━━━ Information given
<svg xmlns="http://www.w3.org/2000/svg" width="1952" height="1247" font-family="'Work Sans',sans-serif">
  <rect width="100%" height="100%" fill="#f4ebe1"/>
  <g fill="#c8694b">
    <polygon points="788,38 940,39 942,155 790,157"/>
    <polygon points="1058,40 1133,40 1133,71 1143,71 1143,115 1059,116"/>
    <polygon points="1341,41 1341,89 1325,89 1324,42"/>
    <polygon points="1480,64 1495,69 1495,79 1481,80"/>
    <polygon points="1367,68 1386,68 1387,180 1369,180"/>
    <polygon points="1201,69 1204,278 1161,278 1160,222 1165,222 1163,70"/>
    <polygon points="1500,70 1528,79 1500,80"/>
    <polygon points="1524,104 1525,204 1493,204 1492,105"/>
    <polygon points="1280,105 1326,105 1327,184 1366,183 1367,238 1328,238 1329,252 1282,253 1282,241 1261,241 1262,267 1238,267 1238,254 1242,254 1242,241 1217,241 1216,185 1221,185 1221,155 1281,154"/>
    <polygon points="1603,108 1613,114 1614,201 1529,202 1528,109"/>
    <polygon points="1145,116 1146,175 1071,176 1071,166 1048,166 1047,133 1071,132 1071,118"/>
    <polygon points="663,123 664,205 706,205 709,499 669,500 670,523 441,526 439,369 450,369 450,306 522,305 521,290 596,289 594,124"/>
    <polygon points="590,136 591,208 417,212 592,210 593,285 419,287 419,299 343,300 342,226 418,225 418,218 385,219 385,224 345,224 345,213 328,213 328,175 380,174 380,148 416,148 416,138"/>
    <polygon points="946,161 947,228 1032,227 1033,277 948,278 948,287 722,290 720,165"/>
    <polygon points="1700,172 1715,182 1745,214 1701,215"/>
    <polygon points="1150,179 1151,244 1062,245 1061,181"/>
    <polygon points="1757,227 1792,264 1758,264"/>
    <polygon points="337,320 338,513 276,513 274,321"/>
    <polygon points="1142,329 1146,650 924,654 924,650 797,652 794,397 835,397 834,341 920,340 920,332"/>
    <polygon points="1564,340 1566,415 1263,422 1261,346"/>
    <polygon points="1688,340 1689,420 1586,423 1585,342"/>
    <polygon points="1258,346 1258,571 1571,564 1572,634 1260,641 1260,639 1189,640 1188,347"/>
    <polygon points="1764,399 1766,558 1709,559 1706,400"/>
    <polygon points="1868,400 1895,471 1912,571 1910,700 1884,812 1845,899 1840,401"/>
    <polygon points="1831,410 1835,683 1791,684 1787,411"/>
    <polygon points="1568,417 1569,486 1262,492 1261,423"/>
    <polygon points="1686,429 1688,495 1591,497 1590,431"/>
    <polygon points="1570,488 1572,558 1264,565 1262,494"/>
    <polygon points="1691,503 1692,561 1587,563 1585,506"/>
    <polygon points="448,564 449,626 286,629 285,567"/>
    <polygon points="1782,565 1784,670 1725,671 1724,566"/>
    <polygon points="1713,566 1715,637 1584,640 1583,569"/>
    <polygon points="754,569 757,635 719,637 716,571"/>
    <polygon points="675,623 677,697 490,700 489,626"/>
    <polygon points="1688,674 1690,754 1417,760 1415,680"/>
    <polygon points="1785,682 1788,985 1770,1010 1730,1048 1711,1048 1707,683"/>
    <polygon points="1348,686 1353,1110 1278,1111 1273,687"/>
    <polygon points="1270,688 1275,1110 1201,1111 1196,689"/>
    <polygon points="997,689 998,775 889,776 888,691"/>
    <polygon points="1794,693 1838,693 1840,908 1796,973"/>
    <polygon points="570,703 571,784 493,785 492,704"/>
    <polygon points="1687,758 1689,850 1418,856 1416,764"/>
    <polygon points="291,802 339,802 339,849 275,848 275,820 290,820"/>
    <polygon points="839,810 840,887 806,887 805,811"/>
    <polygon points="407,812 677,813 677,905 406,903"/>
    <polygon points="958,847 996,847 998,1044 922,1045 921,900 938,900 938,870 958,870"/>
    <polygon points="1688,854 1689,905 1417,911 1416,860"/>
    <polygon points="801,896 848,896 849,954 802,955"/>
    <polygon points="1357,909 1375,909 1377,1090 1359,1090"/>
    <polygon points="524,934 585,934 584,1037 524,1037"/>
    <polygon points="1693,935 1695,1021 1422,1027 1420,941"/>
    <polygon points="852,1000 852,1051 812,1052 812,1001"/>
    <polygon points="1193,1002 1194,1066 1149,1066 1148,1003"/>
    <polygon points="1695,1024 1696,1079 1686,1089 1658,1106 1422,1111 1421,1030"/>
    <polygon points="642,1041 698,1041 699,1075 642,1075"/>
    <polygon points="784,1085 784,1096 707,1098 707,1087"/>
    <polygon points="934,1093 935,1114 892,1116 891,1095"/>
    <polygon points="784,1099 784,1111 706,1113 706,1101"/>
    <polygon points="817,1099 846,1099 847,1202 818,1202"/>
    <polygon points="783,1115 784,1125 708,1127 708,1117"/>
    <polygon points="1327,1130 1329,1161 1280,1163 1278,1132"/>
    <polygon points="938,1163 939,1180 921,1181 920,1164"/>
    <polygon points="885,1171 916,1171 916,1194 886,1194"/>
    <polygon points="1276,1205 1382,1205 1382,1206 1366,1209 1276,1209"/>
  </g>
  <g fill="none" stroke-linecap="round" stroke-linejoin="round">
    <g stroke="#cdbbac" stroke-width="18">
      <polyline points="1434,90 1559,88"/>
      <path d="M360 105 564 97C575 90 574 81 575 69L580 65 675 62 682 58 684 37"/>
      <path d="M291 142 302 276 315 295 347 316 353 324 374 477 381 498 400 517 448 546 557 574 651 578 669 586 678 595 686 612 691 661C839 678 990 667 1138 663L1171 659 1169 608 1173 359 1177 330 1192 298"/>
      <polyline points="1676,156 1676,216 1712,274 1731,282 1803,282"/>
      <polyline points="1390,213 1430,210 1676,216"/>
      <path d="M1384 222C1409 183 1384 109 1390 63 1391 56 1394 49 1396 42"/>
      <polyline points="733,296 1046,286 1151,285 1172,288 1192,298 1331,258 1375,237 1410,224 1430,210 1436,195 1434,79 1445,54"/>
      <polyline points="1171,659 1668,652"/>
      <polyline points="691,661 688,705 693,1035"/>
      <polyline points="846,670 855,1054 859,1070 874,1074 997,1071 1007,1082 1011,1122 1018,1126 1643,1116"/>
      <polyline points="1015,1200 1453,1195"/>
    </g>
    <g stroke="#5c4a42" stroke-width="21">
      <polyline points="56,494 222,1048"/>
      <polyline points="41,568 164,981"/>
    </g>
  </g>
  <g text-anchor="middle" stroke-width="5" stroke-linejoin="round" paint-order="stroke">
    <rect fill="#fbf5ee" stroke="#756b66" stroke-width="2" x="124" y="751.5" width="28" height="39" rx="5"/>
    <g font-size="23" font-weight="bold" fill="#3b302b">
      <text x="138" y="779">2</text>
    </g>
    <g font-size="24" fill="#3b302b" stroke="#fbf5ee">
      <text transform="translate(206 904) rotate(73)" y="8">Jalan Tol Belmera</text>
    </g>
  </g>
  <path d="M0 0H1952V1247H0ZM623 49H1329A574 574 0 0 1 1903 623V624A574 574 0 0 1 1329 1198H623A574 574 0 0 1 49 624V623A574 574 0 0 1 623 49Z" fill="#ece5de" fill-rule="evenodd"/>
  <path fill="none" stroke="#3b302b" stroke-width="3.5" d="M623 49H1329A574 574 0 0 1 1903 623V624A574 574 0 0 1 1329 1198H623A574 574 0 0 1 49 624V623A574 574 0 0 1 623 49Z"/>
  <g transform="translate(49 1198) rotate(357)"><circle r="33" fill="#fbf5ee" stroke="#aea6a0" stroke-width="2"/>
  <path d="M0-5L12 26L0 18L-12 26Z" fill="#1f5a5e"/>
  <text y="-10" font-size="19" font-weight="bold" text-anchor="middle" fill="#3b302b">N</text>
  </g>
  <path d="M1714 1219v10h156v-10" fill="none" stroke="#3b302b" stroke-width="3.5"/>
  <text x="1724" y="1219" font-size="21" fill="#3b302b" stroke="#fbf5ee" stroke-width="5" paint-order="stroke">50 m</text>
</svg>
━━━━━━
**Exercise aim:** For the string "linejoin", return every line of the data where it appears.

**Answer box:**
  <g fill="none" stroke-linecap="round" stroke-linejoin="round">
  <g text-anchor="middle" stroke-width="5" stroke-linejoin="round" paint-order="stroke">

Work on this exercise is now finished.